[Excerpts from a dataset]
◇ ◇ ◇ ◇ ◇ ◇ ◇

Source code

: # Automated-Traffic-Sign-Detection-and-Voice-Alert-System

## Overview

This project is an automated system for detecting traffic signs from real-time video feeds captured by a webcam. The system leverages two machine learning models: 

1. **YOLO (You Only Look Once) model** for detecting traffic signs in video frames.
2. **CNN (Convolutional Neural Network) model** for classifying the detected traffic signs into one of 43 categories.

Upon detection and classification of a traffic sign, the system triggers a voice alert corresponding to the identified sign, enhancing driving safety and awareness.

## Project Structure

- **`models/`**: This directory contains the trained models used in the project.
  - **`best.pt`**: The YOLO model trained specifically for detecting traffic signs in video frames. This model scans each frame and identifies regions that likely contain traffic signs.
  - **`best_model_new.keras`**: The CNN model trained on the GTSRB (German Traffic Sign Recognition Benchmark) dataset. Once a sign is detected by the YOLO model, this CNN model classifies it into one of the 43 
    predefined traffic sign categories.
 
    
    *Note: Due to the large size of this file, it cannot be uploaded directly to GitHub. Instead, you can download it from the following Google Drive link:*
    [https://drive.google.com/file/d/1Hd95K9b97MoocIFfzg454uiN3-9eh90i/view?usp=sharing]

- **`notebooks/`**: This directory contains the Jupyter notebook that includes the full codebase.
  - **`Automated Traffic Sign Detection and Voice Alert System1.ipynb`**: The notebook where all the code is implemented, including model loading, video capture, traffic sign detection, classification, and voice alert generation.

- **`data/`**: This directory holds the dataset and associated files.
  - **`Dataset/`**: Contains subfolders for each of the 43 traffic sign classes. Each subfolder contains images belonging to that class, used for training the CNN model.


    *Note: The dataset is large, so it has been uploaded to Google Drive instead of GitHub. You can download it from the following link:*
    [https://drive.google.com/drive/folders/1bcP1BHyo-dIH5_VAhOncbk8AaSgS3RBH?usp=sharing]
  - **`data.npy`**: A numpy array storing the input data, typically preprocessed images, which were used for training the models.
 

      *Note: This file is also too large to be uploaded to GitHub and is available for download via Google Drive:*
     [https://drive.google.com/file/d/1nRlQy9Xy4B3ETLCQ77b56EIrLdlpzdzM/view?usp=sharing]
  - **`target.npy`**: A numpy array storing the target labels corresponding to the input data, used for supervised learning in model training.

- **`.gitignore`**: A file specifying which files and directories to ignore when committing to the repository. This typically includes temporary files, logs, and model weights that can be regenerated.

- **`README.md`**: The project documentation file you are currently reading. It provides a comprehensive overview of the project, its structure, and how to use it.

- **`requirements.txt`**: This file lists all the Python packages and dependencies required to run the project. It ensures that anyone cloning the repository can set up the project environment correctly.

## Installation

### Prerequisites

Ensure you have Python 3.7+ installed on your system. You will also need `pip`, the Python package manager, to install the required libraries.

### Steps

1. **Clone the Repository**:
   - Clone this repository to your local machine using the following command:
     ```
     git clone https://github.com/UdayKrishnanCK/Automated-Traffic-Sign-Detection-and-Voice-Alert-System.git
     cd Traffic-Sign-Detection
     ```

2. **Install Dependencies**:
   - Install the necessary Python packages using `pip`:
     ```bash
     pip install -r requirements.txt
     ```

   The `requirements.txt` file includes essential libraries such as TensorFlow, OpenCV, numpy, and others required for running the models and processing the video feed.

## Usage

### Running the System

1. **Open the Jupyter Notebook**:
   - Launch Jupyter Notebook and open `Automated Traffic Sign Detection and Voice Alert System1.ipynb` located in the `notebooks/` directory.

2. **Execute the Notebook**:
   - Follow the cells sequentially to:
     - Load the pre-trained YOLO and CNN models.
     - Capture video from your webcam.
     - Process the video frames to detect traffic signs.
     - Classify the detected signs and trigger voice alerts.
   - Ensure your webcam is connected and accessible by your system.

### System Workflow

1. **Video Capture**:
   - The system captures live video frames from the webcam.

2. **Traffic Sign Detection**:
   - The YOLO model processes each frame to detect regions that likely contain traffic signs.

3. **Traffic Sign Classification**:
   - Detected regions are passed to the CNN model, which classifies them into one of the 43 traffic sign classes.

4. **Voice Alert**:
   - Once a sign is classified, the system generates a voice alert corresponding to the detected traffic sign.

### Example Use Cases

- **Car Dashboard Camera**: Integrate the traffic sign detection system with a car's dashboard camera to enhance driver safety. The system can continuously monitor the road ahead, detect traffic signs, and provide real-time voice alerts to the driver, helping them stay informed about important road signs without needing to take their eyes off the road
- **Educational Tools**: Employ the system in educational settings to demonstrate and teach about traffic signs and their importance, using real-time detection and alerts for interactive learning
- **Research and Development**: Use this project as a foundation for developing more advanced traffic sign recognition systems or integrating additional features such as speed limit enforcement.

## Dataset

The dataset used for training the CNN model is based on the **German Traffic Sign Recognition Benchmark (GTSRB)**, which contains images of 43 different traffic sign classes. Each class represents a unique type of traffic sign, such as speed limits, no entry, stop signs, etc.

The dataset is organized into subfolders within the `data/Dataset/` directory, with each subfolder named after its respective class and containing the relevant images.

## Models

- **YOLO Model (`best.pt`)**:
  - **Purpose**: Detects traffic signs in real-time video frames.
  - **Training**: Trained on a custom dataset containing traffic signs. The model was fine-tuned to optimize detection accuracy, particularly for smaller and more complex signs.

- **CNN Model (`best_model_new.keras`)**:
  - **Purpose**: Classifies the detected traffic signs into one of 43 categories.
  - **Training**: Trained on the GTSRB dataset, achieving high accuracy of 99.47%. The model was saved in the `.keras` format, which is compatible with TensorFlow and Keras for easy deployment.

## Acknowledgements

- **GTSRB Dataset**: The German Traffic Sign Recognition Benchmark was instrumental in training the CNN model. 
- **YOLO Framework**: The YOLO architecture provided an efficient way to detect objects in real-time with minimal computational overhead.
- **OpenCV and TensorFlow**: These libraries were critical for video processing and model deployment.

◇ ◇ ◇ ◇ ◇ ◇ ◇

WHAT THE TASK ASKS
Across the records above, in how many lines does the string "into" appear? Reply with the figure alone.

WRITTEN SOLUTION
5